TAREFAS:
1. Liste as autoridades baianas que, segundo a carta sobre o Ano Novo, visitavam a casa do Alvo cedo da noite. Indique o cargo de cada uma.
2. Prossiga com a carta sobre o Ano Novo a partir da última frase apresentada.

TRECHO DO DOCUMENTO:
Maria José Rocha Lima[1]
Querida prima Regininha,
Você se lembra do Ano Novo da nossa infância? Durante anos e anos, a festa, no Alvo, era um verdadeiro rito, constituído de uma série de procedimentos e gestos simbólicos, que se repetiam, anos após anos, manifestando um desejo, quase religioso, de garantir sorte no Ano Novo.
A casa era lindamente decorada; vestíamos roupa branca; as comidas eram diferentes das do Natal; na vitrola, tocavam os long plays de Armstrong, Ray Charles, Nat King Cole, Maysa, Dolores Duran, João Gilberto, Miltinho, Alaíde Costa, Vinícius de Morais, Antonio Carlos Jobim e Lupcínio Rodrigues, entre outros.
Cedo da noite, autoridades baianas, como o ministro Carlos Coqueijo e os deputados João Martins e Wilson Lims, visitavam a casa do Alvo, do nosso querido Hermógenes Xisto Lima, nosso primo.

DADOS REGISTRADOS:
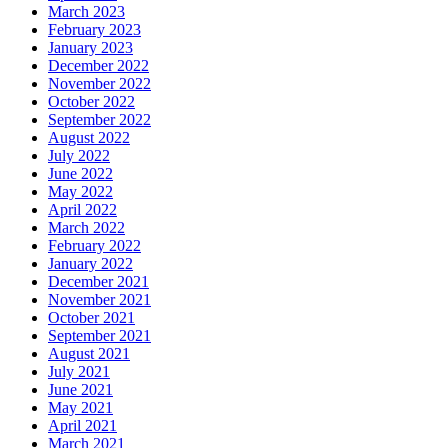
March 2023
February 2023
January 2023
December 2022
November 2022
October 2022
September 2022
August 2022
July 2022
June 2022
May 2022
April 2022
March 2022
February 2022
January 2022
December 2021
November 2021
October 2021
September 2021
August 2021
July 2021
June 2021
May 2021
April 2021
March 2021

RESPOSTAS DAS TAREFAS:
1. O ministro Carlos Coqueijo, o deputado João Martins e o deputado Wilson Lims.

2.
Todo ano, minha irmã Sueli, que era a mascote da casa, encerrava as comemorações de 31 de dezembro. Esse ritual se repetiu desde a primeira infância dela e nossa; muito pequena, ela o realizava com a ajuda do seu “Tatinho”, como ela chamava o seu padrinho Hermógenes Lima. O padrinho a conduzia até um local da varanda, para que ela tirasse da parede a velha “folinha” (como chamávamos popularmente o calendário, na Bahia), e, sob discretos aplausos, ela colocava o calendário do Ano Novo.
Nesse exato momento, ouviam – se os sinos badalando e os fogos estourando no Adro da Igreja da Saúde, para os lados da Igreja da Catedral, do Pelourinho, da Ladeira do Carmo e da Baixa dos Sapateiros.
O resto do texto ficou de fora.